The Livelink atheist has had a full-on rant about the moral inferiority of Islam compared, in this case, to 'Europe'.
People do tend to forget that only a half century ago homosexuality was illegal in Britain and women were expected to stay at home. (Granted however that we weren't stoning adulterers and chopping people's heads off Saudi-style, as my father pointed out when I last deployed this argument.)
Spain, with its comparatively late destape, is a particular case in point I think:
− 1964: First woman in a bikini appears in movie approved for Spanish viewers
− 1976: First bare nipple visible in print
− 1978: First sex shop opens in Madrid.
Iberian Catholicism has always taken on board the intellectual gunk of bodily mortification discharged from St Paul's somewhat twisted, misogynistic worldview. And while they may have legalised gay marriage in the past four years the Church remains a powerful player in Spanish politics and the state still pays the wages of the priesthood.
Anyway, what is really interesting in these cases is the gap between the producers and consumers of righteousness. In Spain it widened gradually to the point that the vests painted on to the naked torsos of boxers on the sports pages of Spanish newspapers became a public joke. (And Franco's Spain had one of the world's highest pregnancy termination rates: 35%)
However, in other more resiliently traditional societies, the general population and the killjoys often have little to disagree about. And the typical secular reaction to honour killings in the suburbs may perhaps work to harden this consensus.
Richard Dawkins's response to the apparent intellectual backwardness of people with a fundamentalist religious outlook has generally tended to be mockery. He does however admit that this makes him a "bad politician" and that he is probably a recruiter for the other side.
This admission was teased out of him by Madeleine Bunting of the Guardian in their recent debate. Unlike the ranting atheist in the video she feels that disrespecting the minds of the deeply religious is largely unconstructive and a renunciation of our political responsibility of communicating across cultural barriers and seeking out common solutions: a very difficult process of negotiation, she insists.

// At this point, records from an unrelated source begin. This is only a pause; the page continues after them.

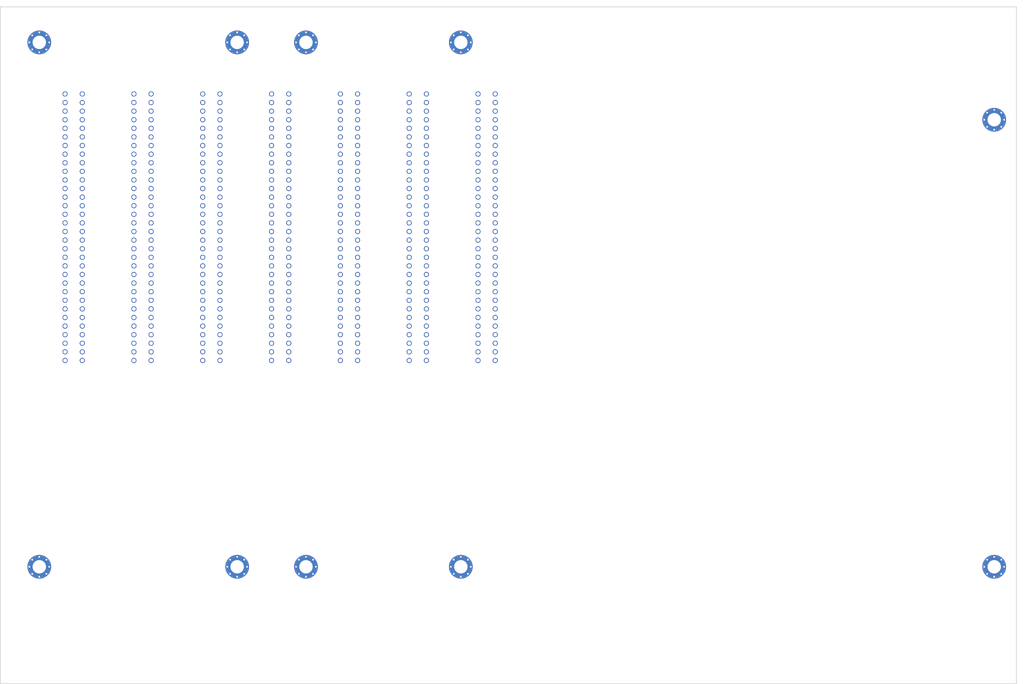
<source format=kicad_pcb>
(kicad_pcb
	(version 20241229)
	(generator "pcbnew")
	(generator_version "9.0")
	(general
		(thickness 1.6)
		(legacy_teardrops no)
	)
	(paper "A3")
	(layers
		(0 "F.Cu" signal)
		(2 "B.Cu" signal)
		(9 "F.Adhes" user "F.Adhesive")
		(11 "B.Adhes" user "B.Adhesive")
		(13 "F.Paste" user)
		(15 "B.Paste" user)
		(5 "F.SilkS" user "F.Silkscreen")
		(7 "B.SilkS" user "B.Silkscreen")
		(1 "F.Mask" user)
		(3 "B.Mask" user)
		(17 "Dwgs.User" user "User.Drawings")
		(19 "Cmts.User" user "User.Comments")
		(21 "Eco1.User" user "User.Eco1")
		(23 "Eco2.User" user "User.Eco2")
		(25 "Edge.Cuts" user)
		(27 "Margin" user)
		(31 "F.CrtYd" user "F.Courtyard")
		(29 "B.CrtYd" user "B.Courtyard")
		(35 "F.Fab" user)
		(33 "B.Fab" user)
		(39 "User.1" user)
		(41 "User.2" user)
		(43 "User.3" user)
		(45 "User.4" user)
	)
	(setup
		(pad_to_mask_clearance 0)
		(allow_soldermask_bridges_in_footprints no)
		(tenting front back)
		(pcbplotparams
			(layerselection 0x00000000_00000000_55555555_5755f5ff)
			(plot_on_all_layers_selection 0x00000000_00000000_00000000_00000000)
			(disableapertmacros no)
			(usegerberextensions no)
			(usegerberattributes yes)
			(usegerberadvancedattributes yes)
			(creategerberjobfile yes)
			(dashed_line_dash_ratio 12.000000)
			(dashed_line_gap_ratio 3.000000)
			(svgprecision 4)
			(plotframeref no)
			(mode 1)
			(useauxorigin no)
			(hpglpennumber 1)
			(hpglpenspeed 20)
			(hpglpendiameter 15.000000)
			(pdf_front_fp_property_popups yes)
			(pdf_back_fp_property_popups yes)
			(pdf_metadata yes)
			(pdf_single_document no)
			(dxfpolygonmode yes)
			(dxfimperialunits yes)
			(dxfusepcbnewfont yes)
			(psnegative no)
			(psa4output no)
			(plot_black_and_white yes)
			(plotinvisibletext no)
			(sketchpadsonfab no)
			(plotpadnumbers no)
			(hidednponfab no)
			(sketchdnponfab yes)
			(crossoutdnponfab yes)
			(subtractmaskfromsilk no)
			(outputformat 1)
			(mirror no)
			(drillshape 1)
			(scaleselection 1)
			(outputdirectory "")
		)
	)
	(net 0 "")
	(footprint "HOLE" (layer "F.Cu") (at 125.24 45.5))
	(footprint "Carbonz80_Library:8bISA_64pin" (layer "F.Cu") (at 76.9752 60.74))
	(footprint "Carbonz80_Library:8bISA_64pin" (layer "F.Cu") (at 56.6552 60.74))
	(footprint "HOLE" (layer "F.Cu") (at 328.44 68.36))
	(footprint "Carbonz80_Library:8bISA_64pin" (layer "F.Cu") (at 158.2552 60.74))
	(footprint "HOLE" (layer "F.Cu") (at 328.44 200.44))
	(footprint "Carbonz80_Library:8bISA_64pin" (layer "F.Cu") (at 178.5752 60.74))
	(footprint "HOLE" (layer "F.Cu") (at 104.92 200.44))
	(footprint "HOLE" (layer "F.Cu") (at 170.96 200.44))
	(footprint "HOLE" (layer "F.Cu") (at 46.5 200.44))
	(footprint "HOLE" (layer "F.Cu") (at 46.5 45.5))
	(footprint "Carbonz80_Library:8bISA_64pin" (layer "F.Cu") (at 117.6152 60.74))
	(footprint "Carbonz80_Library:8bISA_64pin" (layer "F.Cu") (at 137.9352 60.74))
	(footprint "HOLE" (layer "F.Cu") (at 125.24 200.44))
	(footprint "HOLE" (layer "F.Cu") (at 104.92 45.5))
	(footprint "Carbonz80_Library:8bISA_64pin" (layer "F.Cu") (at 97.2952 60.74))
	(footprint "HOLE" (layer "F.Cu") (at 170.96 45.5))
	(gr_rect
		(start 35 35)
		(end 335 235)
		(stroke
			(width 0.2)
			(type solid)
		)
		(fill no)
		(layer "Edge.Cuts")
		(uuid "61f25e62-b787-4455-963e-d621bf5569d7")
	)
	(gr_rect
		(start 178.4784 33)
		(end 337.2284 58)
		(stroke
			(width 0.05)
			(type default)
		)
		(fill no)
		(layer "F.CrtYd")
		(uuid "4436e4d4-cb2f-44da-bca4-e20c6787af06")
	)
	(embedded_fonts no)
)

</source>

In the case of British Muslims she notes that "splitting our sides laughing at a minority who are economically very marginalised and very insecure" is almost certainly not going to help.
What Dawkins calls the "inferiority complex" of the religious nutjobs she softens into "a sense of insecurity" which, she adds, is being fed by a traumatic and ultimately humiliating encounter with Western modernity and globalisation.
It's a very interesting clash of views. My natural sympathies lie with the atheists and I agree with the proposition that many of my fellow citizens have been "conditioned to believe that what they should think is more important than what they do think" and that secularists are in some political and cultural danger themselves from the creeping demands of the righteous. However, outright dissing of the non-secular worldview (and personal identity) of the vast majority of people alive on Earth today really isn't the best practical way forward with this crucial issue of our times.